Edit the configuration file:

vim group_vars/all

The configuration file contains the following parameters:

# mysql client config
login_host: fe-c-8764bab92bc6****-internal.starrocks.aliyuncs.com
login_port: 9030
login_user: admin
login_password: xxxx

# oss config
bucket: ""
endpoint: ""
access_key_id: ""
access_key_secret: ""

# benchmark config
scale_factor: 1
work_dir_root: /mnt/disk1/starrocks-benchmark/workdirs
dataset_generate_root_path: /mnt/disk1/starrocks-benchmark/datasets

Connection parameters (required):

Parameter	Description
`login_host`	Internal endpoint of the frontend (FE) on your EMR Serverless StarRocks instance. Find it on the Instance Details tab under FE Details > internal endpoint. Use the internal endpoint, not the public endpoint.
`login_port`	Query port of the FE. Default: `9030`. Find it on the Instance Details tab under FE Details > query port.
`login_user`	Initial username for logging in to the instance.
`login_password`	Password for logging in to the instance.

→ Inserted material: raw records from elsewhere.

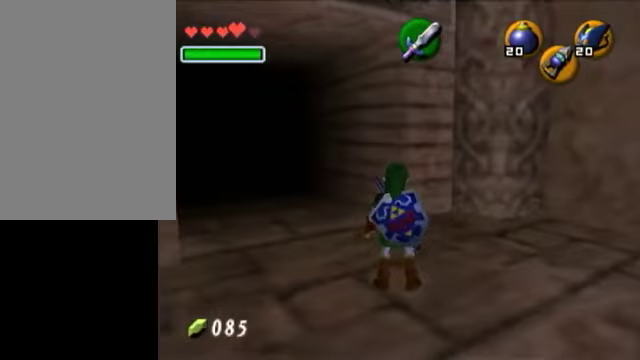
{"buttons": ["L1"], "left_stick": "center", "right_stick": "center", "events": [[450, "L1", "down"]]}
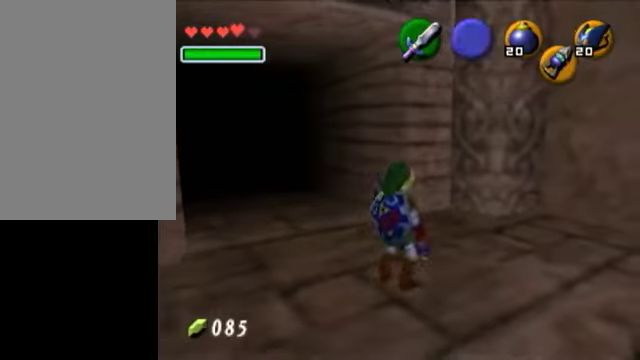
{"buttons": [], "left_stick": "center", "right_stick": "center", "events": [[350, "L1", "up"]]}
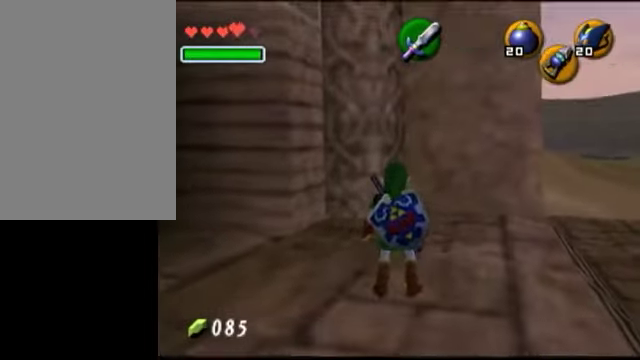
{"buttons": ["L1"], "left_stick": "center", "right_stick": "center", "events": [[500, "L1", "down"]]}
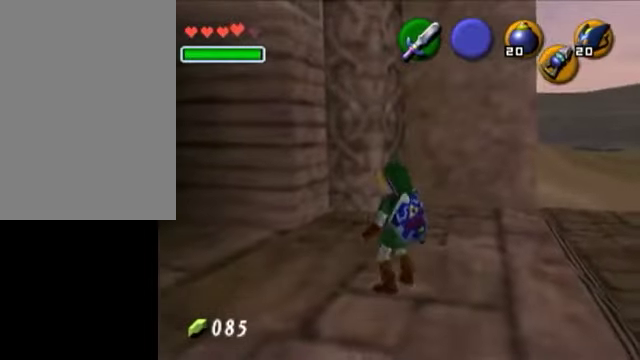
{"buttons": [], "left_stick": "right", "right_stick": "center", "events": [[400, "L1", "up"], [450, "left_stick", "right"]]}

Object Storage Service (OSS) parameters (optional):

If specified, the generated dataset is stored in OSS.

Parameter	Description
`bucket`	Name of your OSS bucket.
`endpoint`	Endpoint for accessing OSS.
`access_key_id`	AccessKey ID of your Alibaba Cloud account.
`access_key_secret`	AccessKey secret of your Alibaba Cloud account.

Benchmark parameters:

Parameter	Default	Description
`scale_factor`	`1`	Data volume to generate. Unit: GB. 1 SF = 1 GB of raw data.
`work_dir_root`	`/mnt/disk1/starrocks-benchmark/workdirs`	Root directory for storing SQL statements and other test artifacts.
`dataset_generate_root_path`	`/mnt/disk1/starrocks-benchmark/datasets`	Path where the generated dataset is stored. If an OSS bucket is specified, it is mounted to this path.

Step 2: Run the test

Run the end-to-end TPC-H test:

bin/run_tpch.sh

This command creates the database, tables, and 22 SQL queries, generates the dataset, loads the data, and runs all queries.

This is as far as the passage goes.